(Extracted data entries)

+ + +

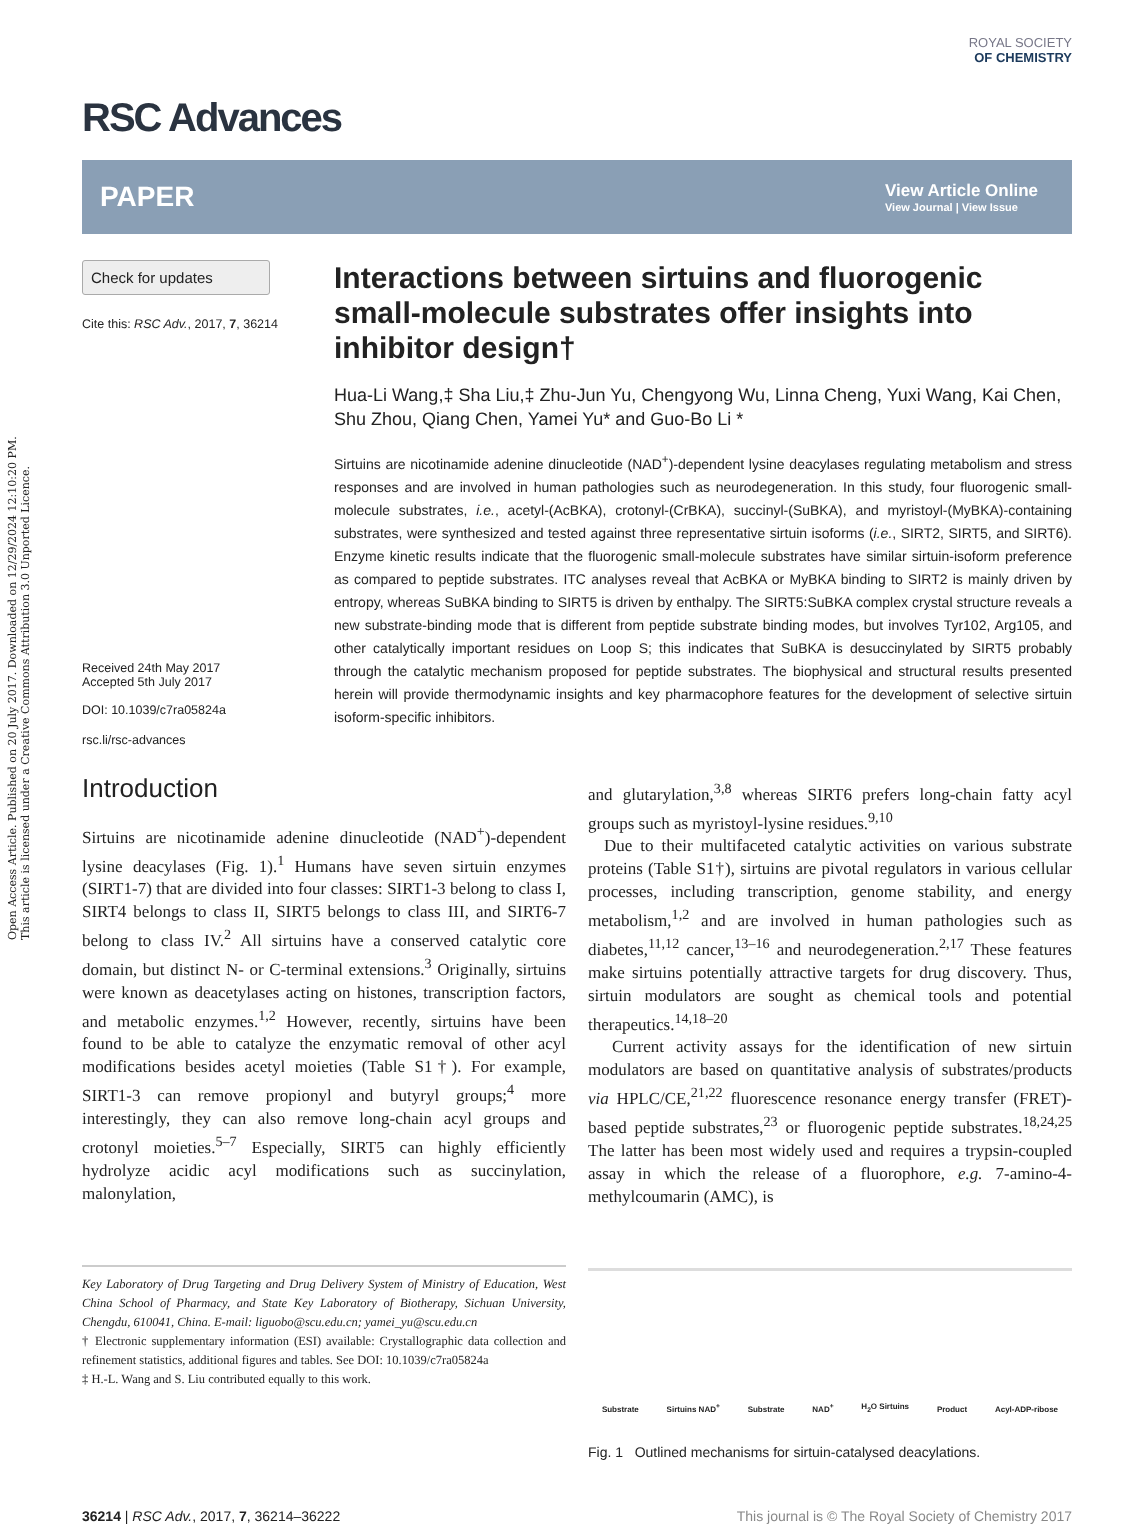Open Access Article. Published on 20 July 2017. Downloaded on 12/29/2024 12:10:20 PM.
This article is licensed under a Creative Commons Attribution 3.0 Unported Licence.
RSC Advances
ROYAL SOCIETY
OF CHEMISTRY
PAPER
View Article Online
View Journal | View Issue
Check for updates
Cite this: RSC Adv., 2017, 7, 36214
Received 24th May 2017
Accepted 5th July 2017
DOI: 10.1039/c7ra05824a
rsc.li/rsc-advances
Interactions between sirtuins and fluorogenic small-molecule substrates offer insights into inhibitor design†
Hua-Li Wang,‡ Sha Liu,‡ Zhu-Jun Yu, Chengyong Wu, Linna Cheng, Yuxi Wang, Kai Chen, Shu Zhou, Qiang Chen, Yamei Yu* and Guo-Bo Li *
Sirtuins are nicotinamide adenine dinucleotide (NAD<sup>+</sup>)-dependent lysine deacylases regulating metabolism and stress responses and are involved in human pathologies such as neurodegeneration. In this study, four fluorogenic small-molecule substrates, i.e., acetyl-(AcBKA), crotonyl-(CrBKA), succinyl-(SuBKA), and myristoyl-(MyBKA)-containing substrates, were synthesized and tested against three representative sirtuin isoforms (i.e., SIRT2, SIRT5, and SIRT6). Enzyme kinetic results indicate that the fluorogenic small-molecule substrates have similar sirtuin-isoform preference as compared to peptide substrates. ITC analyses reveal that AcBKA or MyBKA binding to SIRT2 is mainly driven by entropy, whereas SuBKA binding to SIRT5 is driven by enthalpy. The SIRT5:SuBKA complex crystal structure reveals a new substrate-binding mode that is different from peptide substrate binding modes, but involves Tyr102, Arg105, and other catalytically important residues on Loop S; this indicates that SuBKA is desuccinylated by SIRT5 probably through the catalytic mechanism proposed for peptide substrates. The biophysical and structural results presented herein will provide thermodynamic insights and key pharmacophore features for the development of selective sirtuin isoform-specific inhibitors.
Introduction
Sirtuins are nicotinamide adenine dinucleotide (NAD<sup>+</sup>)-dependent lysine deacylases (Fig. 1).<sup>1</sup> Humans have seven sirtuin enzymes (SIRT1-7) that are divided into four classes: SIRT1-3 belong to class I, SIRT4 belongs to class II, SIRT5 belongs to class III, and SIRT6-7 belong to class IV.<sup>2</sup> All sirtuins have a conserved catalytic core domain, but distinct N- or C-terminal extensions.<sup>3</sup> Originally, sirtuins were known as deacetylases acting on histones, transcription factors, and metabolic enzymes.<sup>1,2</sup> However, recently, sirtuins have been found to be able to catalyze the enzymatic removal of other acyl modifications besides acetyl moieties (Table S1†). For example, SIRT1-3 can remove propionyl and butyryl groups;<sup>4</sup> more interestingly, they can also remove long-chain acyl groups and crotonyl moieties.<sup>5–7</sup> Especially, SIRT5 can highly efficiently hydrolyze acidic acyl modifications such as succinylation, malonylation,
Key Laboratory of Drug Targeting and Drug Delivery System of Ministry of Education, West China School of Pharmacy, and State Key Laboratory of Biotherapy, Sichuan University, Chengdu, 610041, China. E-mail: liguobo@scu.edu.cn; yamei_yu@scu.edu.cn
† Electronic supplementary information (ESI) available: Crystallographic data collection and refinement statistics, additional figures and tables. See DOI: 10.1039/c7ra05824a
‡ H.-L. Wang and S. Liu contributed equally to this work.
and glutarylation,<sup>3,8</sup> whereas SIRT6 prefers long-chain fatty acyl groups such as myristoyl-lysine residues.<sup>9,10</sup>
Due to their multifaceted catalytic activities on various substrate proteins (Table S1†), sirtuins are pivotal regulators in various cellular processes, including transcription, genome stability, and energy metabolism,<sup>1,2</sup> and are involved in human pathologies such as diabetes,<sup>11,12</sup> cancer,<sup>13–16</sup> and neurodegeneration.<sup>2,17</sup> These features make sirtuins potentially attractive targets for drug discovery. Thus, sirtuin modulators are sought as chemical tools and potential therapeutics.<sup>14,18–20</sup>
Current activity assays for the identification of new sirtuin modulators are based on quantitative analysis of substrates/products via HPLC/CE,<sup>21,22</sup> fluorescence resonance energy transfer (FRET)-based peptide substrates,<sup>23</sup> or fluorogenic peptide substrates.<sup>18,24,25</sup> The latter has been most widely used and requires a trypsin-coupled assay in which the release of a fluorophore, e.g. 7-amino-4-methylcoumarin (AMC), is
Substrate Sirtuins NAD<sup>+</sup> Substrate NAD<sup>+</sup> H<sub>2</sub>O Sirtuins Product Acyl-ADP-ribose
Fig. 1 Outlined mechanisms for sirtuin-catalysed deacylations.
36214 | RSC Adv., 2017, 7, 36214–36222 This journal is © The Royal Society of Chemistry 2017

+ + +

Your answer must hold the line containing "Substrate Sirtuins NAD<sup>+</sup>" and all lines after it in the entries above, exactly, and nothing else.

Substrate Sirtuins NAD<sup>+</sup> Substrate NAD<sup>+</sup> H<sub>2</sub>O Sirtuins Product Acyl-ADP-ribose
Fig. 1 Outlined mechanisms for sirtuin-catalysed deacylations.
36214 | RSC Adv., 2017, 7, 36214–36222 This journal is © The Royal Society of Chemistry 2017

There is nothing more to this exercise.